Bei dem Treffen an diesem Tag erzielten die EU-Länder keinen Konsens über die 11. Runde der Sanktionen gegen Russland.
Der stellvertretende Vorsitzende der Europäischen Kommission, Dong Brovskis, sagte der Außenwelt nach dem Treffen, dass die Bekämpfung der Sanktionsumgehung im Mittelpunkt der 11. Sanktionsrunde gegen Russland stehe. Die Europäische Kommission geht in ihrer Einleitung davon aus, dass die Wirksamkeit von Sanktionen von ihrer Umsetzung abhängt. Derzeit kooperieren einige Länder weiterhin mit Russland, indem sie Sanktionen umgehen, Russland unterstützen und unlauteren Wettbewerb im EU-Binnenmarkt verursachen.
East Brovskis warf einigen russischen Nachbarn, insbesondere den Ländern der Eurasischen Wirtschaftsunion, in ihren Exportzolldaten ungewöhnliche Handelsströme im Zusammenhang mit den sanktionierten Waren vor. Allerdings stehen europäischen Medienberichten zufolge mehrere große europäische Länder, darunter auch Deutschland, einer Sanktionierung von Drittstaaten zur Umgehung von Sanktionen skeptisch gegenüber. Deutschland plädiert dafür, Sanktionen nur gegen bestimmte Unternehmen zu verhängen und nicht gegen ein bestimmtes Land. Einige europäische Diplomaten warnten, dass Sanktionen gegen zentralasiatische Länder und die Türkei kontraproduktiv sein könnten. Um das Ausmaß der Unternehmen zu beurteilen, die sich den Sanktionen entziehen, ist der EU-Sondergesandte O'Sullivan in den letzten Wochen nach Türkei, Usbekistan und Kasachstan gereist, um das Ausmaß der Unternehmen, die sich den Sanktionen entziehen, einzuschätzen.

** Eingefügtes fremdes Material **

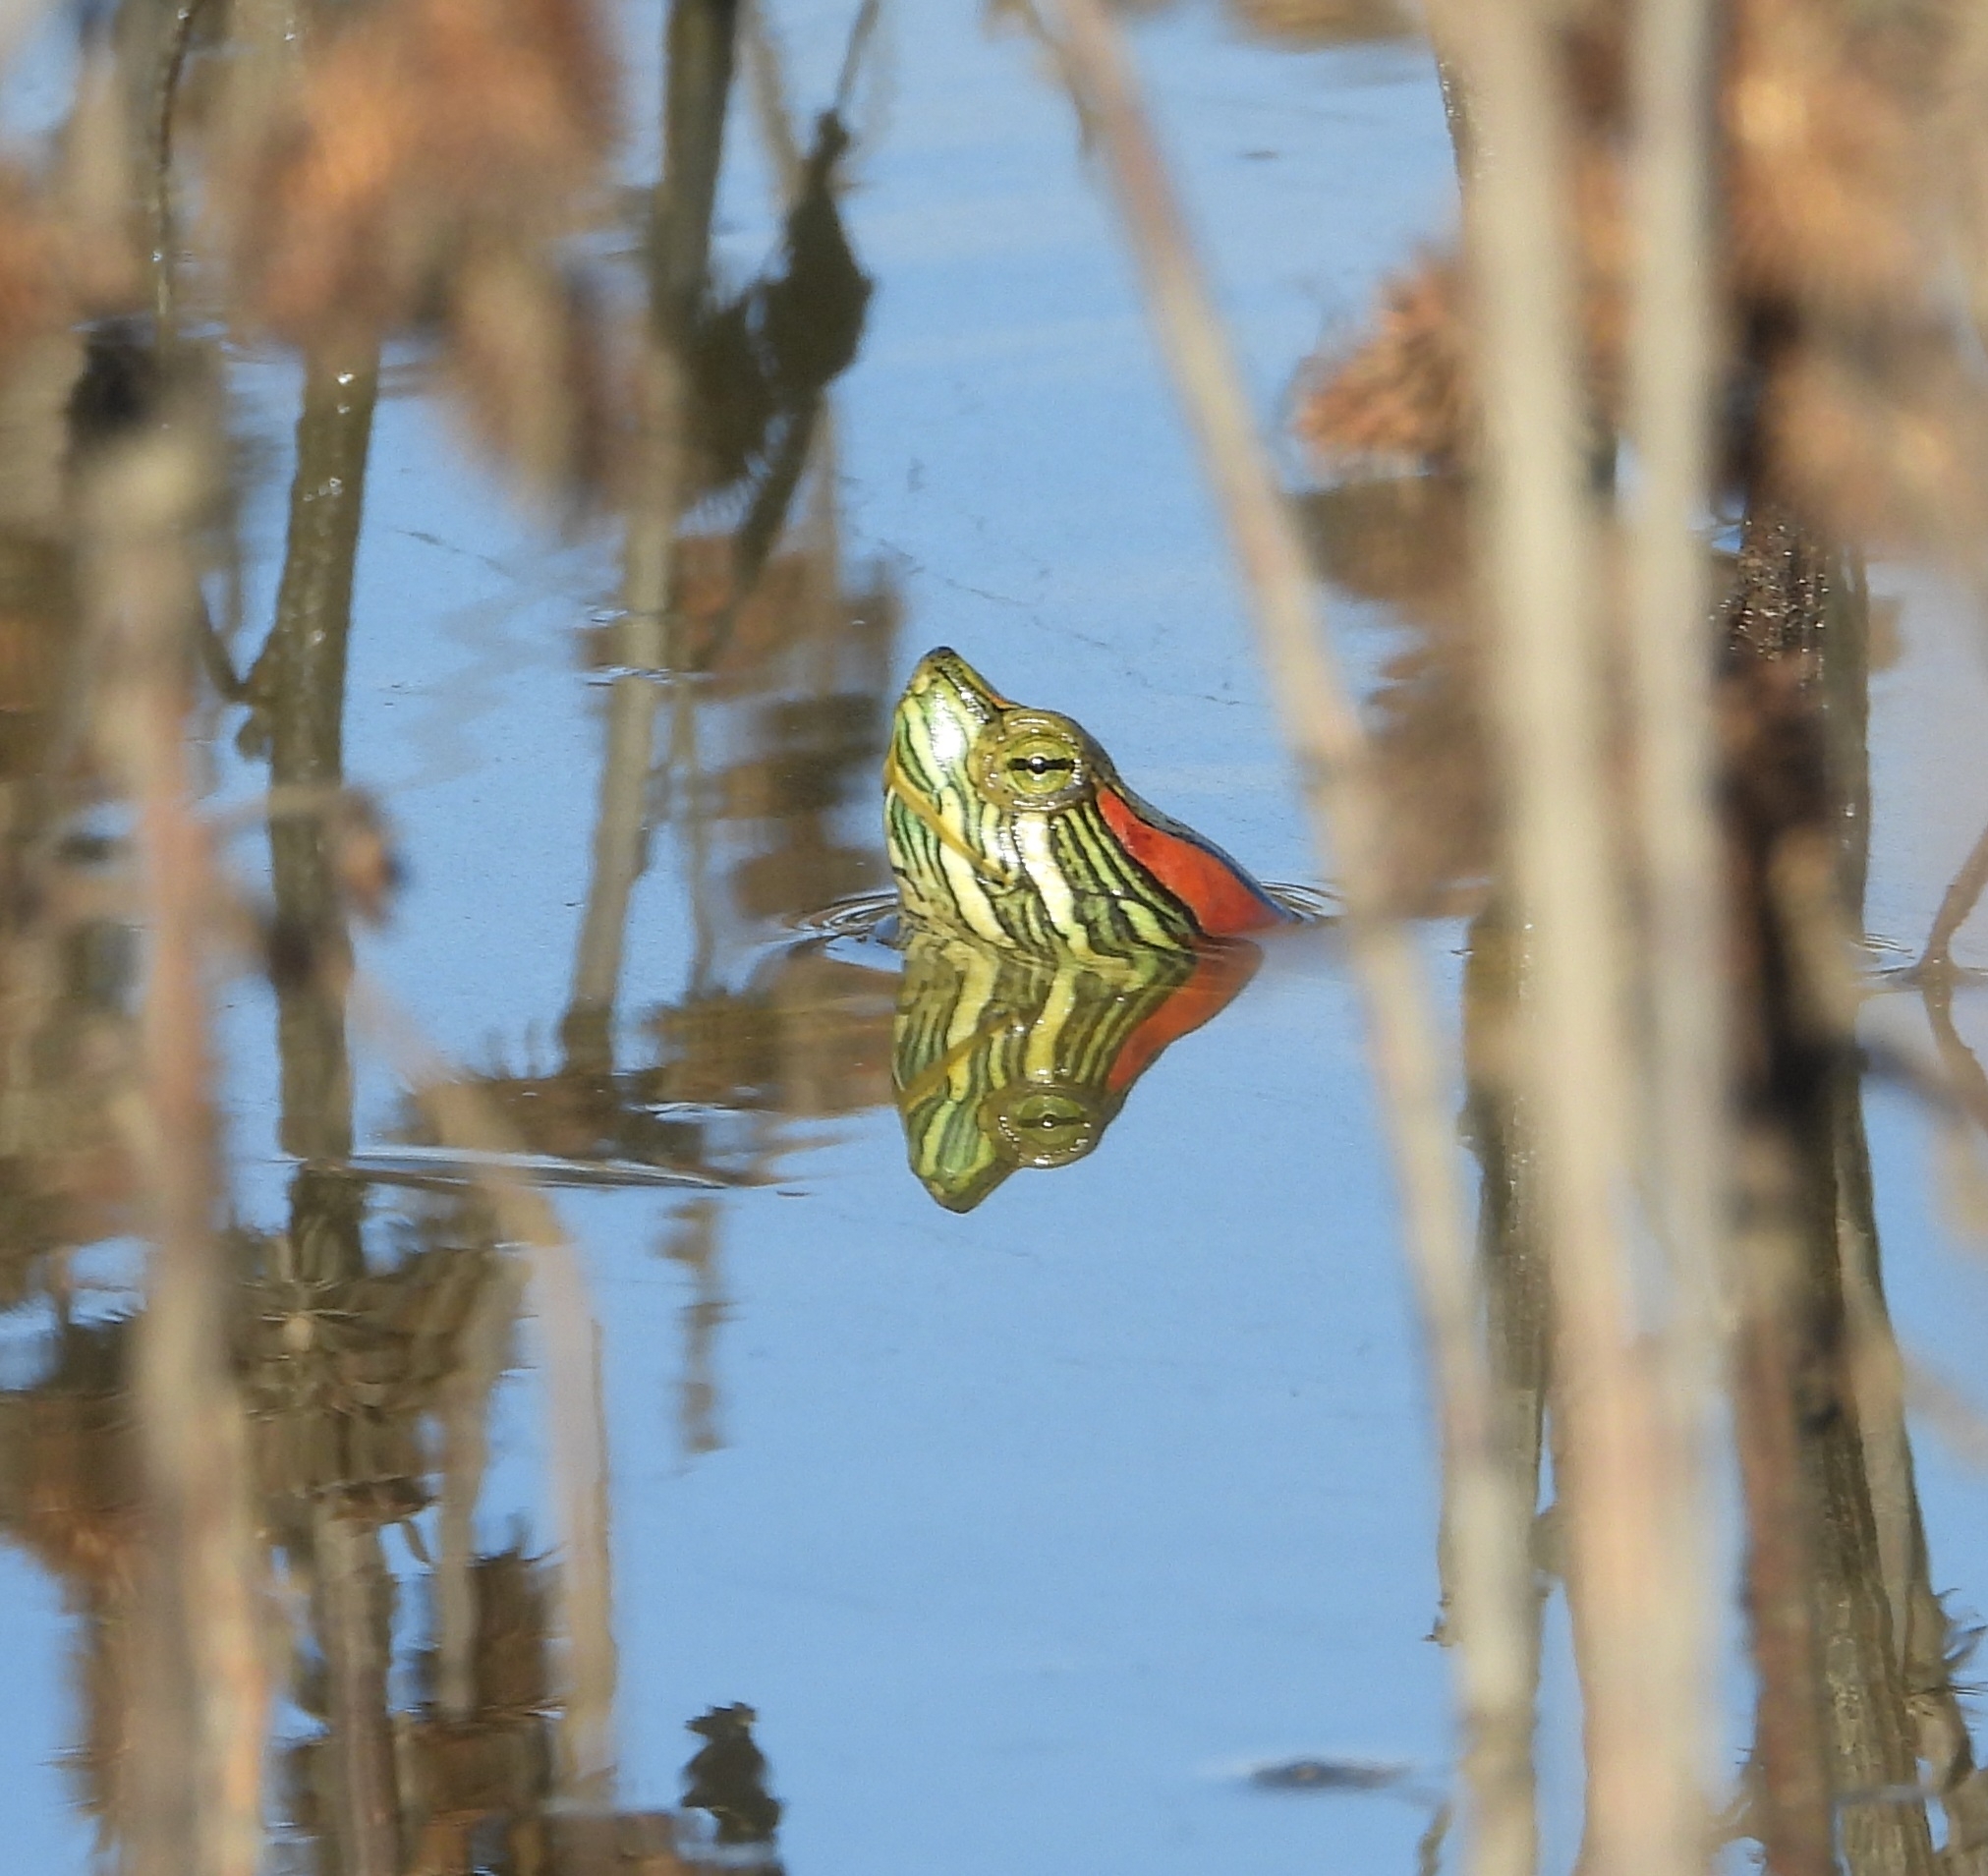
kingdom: Animalia
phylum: Chordata
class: Testudines
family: Emydidae
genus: Trachemys
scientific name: Trachemys scripta
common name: Slider
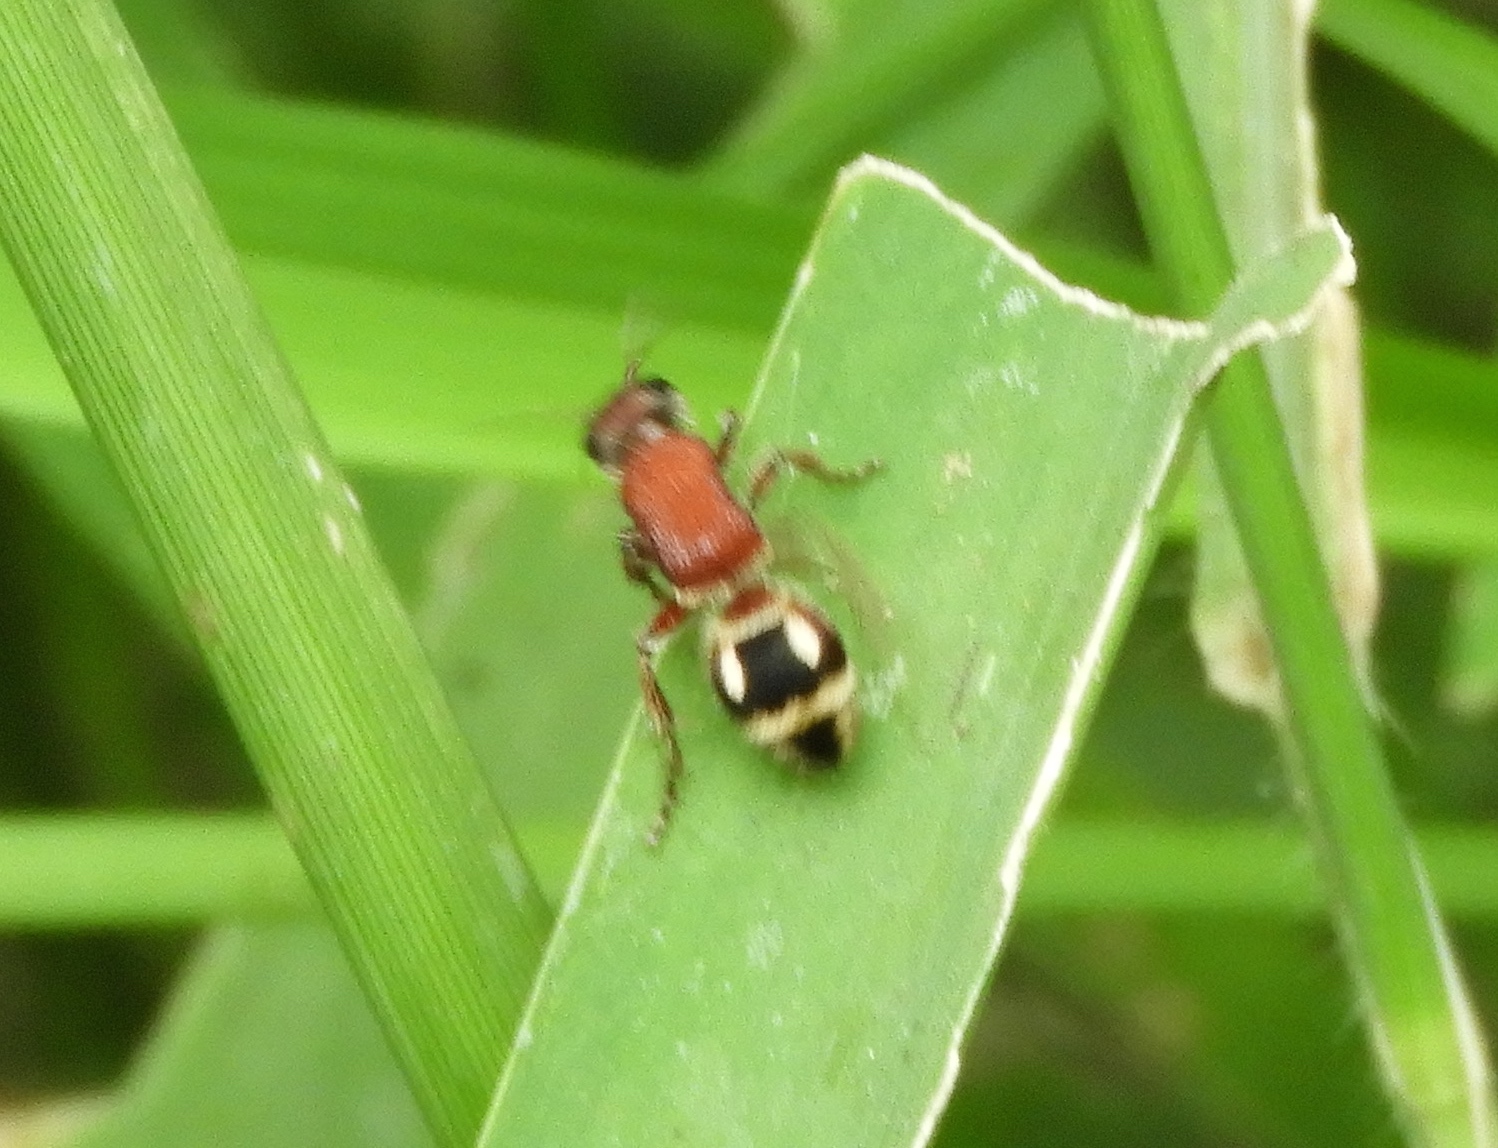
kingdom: Animalia
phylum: Arthropoda
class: Insecta
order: Hymenoptera
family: Mutillidae
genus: Timulla
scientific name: Timulla
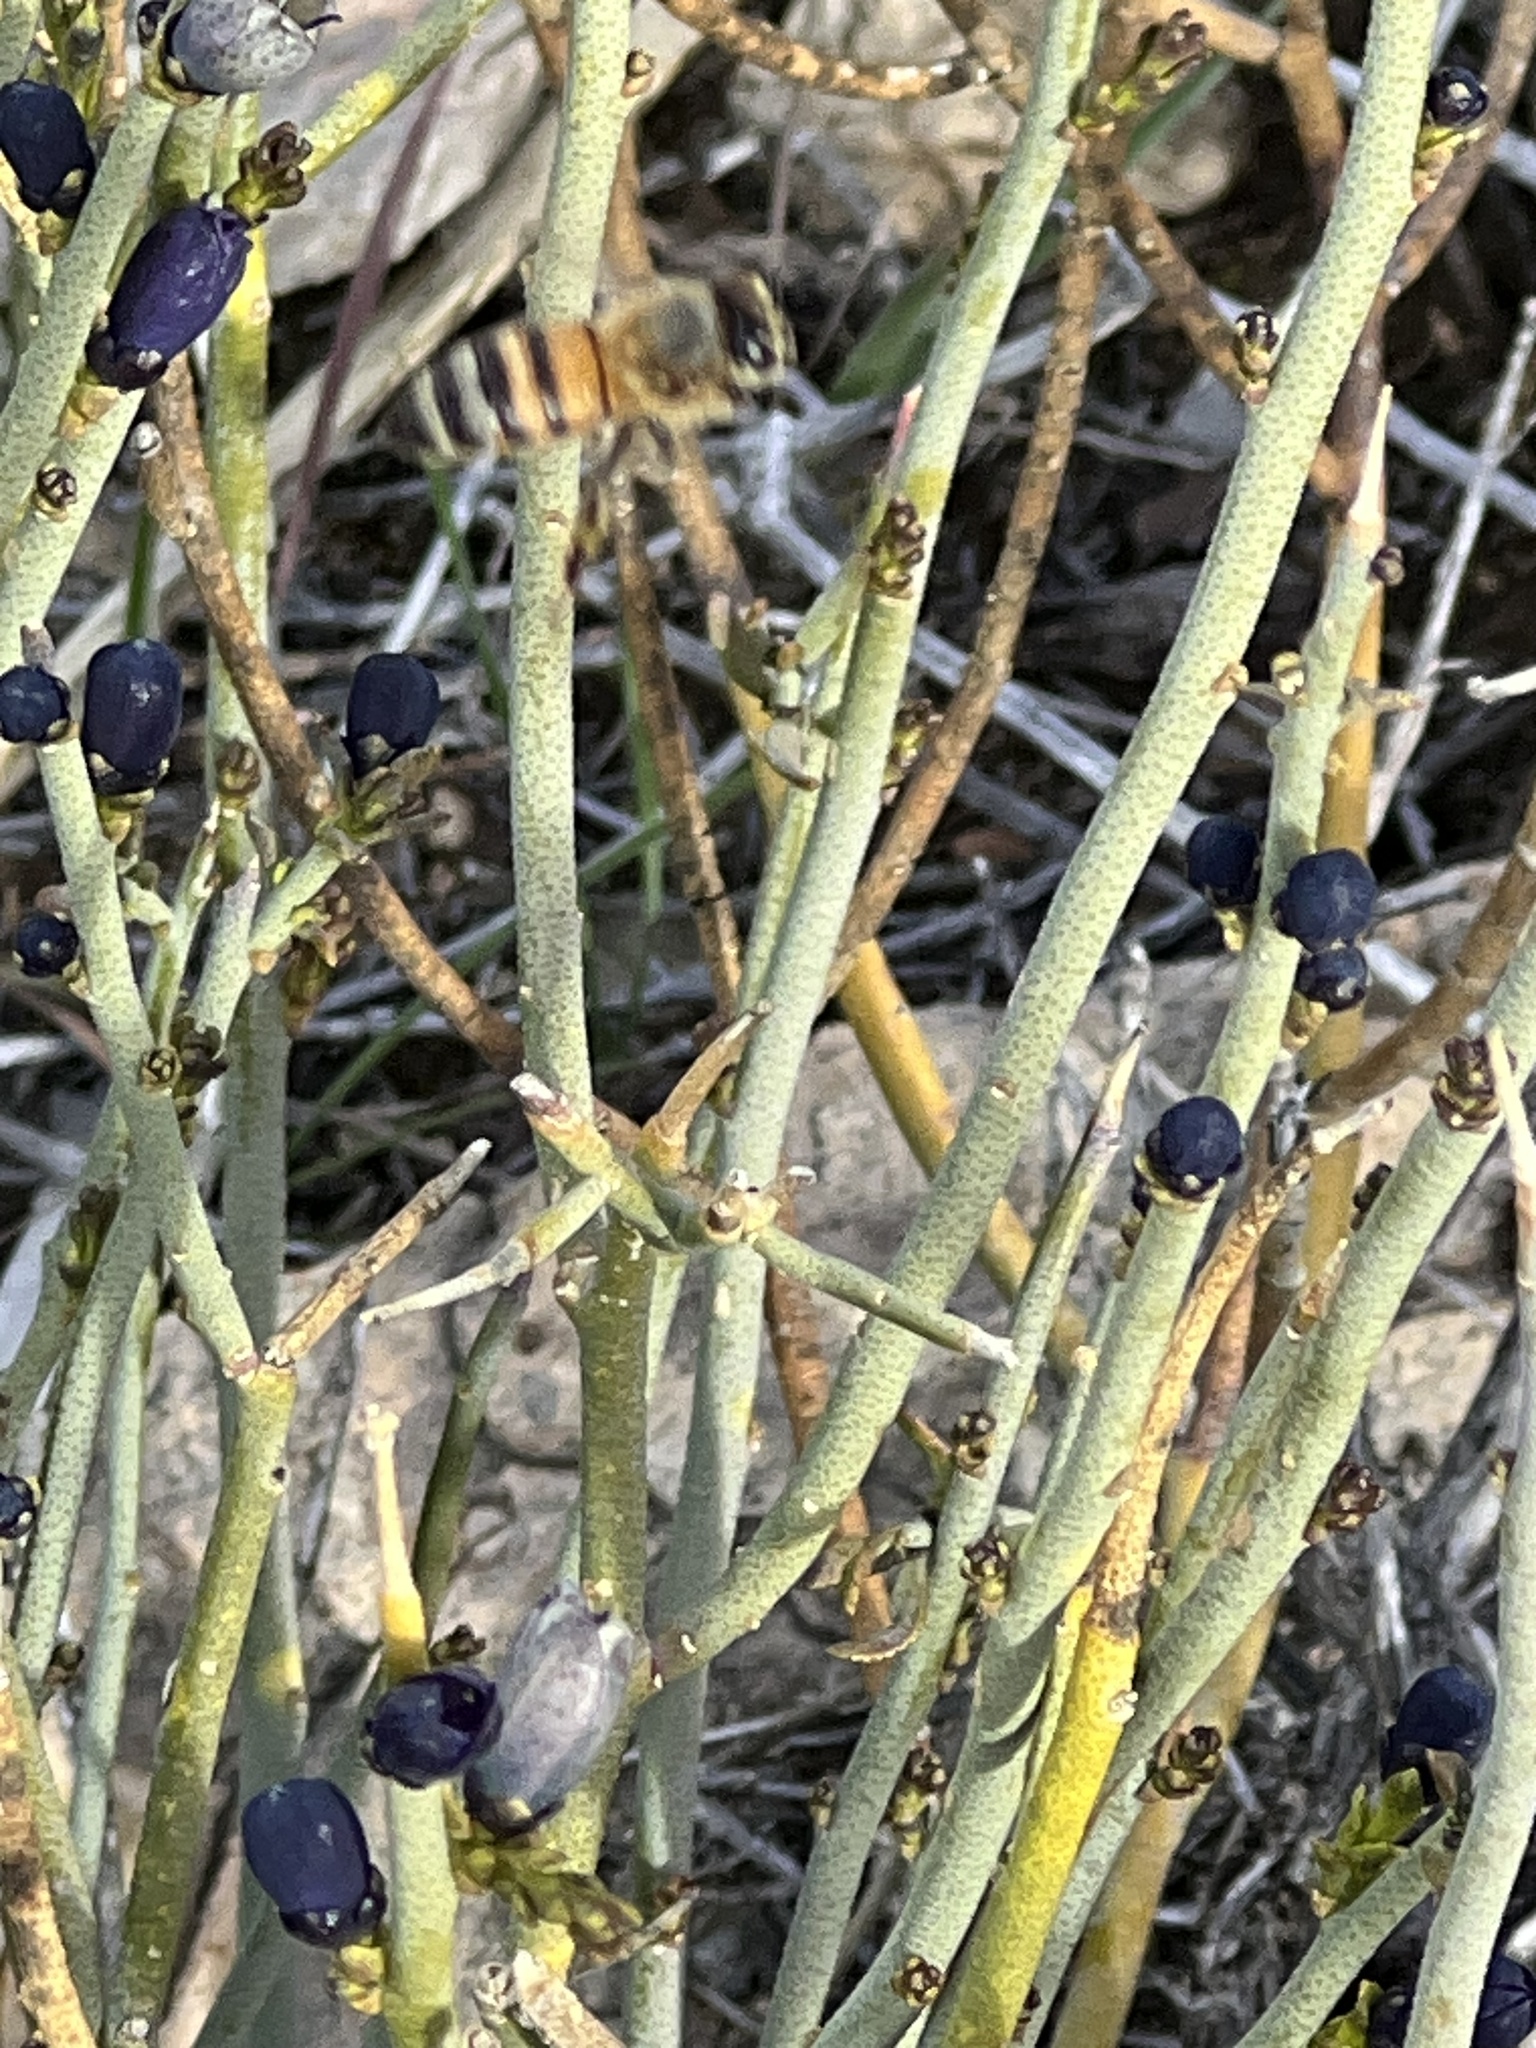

Bei dem Treffen an diesem Tag beschlossen die Länder, die Verwaltungszusammenarbeit zu stärken und zu verhindern, dass digitale Vermögenswerte zur Steuervermeidung und zum Steuerbetrug genutzt werden. Die EU-Finanzminister diskutierten außerdem Vorschläge für Bankenkrisenmanagement und Einlagensicherungsrahmen.